WordPress.org

Make WordPress Core

Opened 18 months ago

Last modified 6 weeks ago

#49412 assigned feature request

Store filesize media metadata

Reported by: Cybr Owned by: johnwatkins0
Milestone: 5.9 Priority: normal
Severity: normal Version:
Component: Media Keywords: has-patch has-unit-tests needs-refresh
Focuses: performance Cc:

Description

Previous: #33214, comment:6:ticket:47459

When storing media files, I think it'd be helpful that the result of filesize( $file ) is stored with the media's metadata. Whereafter we can retrieve it via wp_get_attachment_metadata().

This way, we no longer have to touch the file and can work from the database-provided metadata instead. There's performance overhead involved when media is stored on slow/shared storage or even on another server.

Attachments (2)

49412.diff (12.2 KB) - added by johnwatkins0 17 months ago.
49412.2.diff (12.2 KB) - added by johnwatkins0 17 months ago.
Removed a line of debug code

Download all attachments as: .zip

Change History (34)

****************************************

Using the information >>
• A. Translate this sentence from the WordPress ticket above into Spanish: "This way, we no longer have to touch the file and can work from the database-provided metadata instead."
• B. In the records below, pick out every line that contains the string "auto". Case counts.

****************************************

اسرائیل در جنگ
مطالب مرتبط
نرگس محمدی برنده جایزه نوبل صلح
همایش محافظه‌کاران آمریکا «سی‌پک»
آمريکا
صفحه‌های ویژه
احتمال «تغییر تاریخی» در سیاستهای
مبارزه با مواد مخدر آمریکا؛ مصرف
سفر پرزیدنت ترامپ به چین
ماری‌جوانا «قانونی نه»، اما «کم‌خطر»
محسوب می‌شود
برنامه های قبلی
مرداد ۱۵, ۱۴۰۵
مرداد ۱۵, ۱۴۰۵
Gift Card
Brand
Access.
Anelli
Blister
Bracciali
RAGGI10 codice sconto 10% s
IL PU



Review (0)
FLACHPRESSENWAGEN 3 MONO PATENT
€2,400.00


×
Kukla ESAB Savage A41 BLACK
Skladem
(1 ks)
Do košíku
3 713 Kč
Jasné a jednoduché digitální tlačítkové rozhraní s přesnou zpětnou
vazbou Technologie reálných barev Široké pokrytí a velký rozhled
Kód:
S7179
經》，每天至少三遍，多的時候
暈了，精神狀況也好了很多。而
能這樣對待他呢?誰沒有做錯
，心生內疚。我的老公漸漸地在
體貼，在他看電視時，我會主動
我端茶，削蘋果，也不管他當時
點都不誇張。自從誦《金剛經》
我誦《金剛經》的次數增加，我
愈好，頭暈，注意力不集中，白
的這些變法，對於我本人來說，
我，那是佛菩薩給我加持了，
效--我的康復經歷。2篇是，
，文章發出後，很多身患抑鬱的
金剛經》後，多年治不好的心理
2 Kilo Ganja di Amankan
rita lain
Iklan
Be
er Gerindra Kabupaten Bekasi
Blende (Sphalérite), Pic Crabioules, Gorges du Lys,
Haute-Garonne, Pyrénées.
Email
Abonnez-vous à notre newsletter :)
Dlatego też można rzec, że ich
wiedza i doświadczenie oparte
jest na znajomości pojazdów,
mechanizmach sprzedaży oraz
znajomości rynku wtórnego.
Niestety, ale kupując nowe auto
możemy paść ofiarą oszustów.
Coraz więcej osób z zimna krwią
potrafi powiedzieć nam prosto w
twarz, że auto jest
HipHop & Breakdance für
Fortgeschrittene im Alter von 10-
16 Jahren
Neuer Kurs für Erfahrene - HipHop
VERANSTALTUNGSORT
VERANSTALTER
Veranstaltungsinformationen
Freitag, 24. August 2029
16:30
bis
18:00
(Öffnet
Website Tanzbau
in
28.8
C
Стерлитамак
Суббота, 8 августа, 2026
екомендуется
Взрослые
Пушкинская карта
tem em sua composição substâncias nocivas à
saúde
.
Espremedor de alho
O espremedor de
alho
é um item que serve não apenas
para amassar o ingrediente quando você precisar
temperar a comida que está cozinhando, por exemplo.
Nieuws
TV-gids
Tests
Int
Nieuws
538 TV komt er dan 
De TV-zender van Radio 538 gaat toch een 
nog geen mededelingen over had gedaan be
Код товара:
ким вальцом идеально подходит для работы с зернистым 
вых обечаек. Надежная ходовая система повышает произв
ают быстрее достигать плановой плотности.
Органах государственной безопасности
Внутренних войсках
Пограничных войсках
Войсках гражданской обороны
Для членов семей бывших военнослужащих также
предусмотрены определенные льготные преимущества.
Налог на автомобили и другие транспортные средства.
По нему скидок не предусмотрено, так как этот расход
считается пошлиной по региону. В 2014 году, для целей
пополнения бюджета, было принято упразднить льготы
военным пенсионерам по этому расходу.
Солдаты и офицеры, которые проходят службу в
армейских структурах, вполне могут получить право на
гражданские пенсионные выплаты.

****************************************

Answers to each task >>
• A. De esta manera, ya no tenemos que tocar el archivo y podemos trabajar, en cambio, a partir de los metadatos proporcionados por la base de datos.

• B.
Niestety, ale kupując nowe auto
twarz, że auto jest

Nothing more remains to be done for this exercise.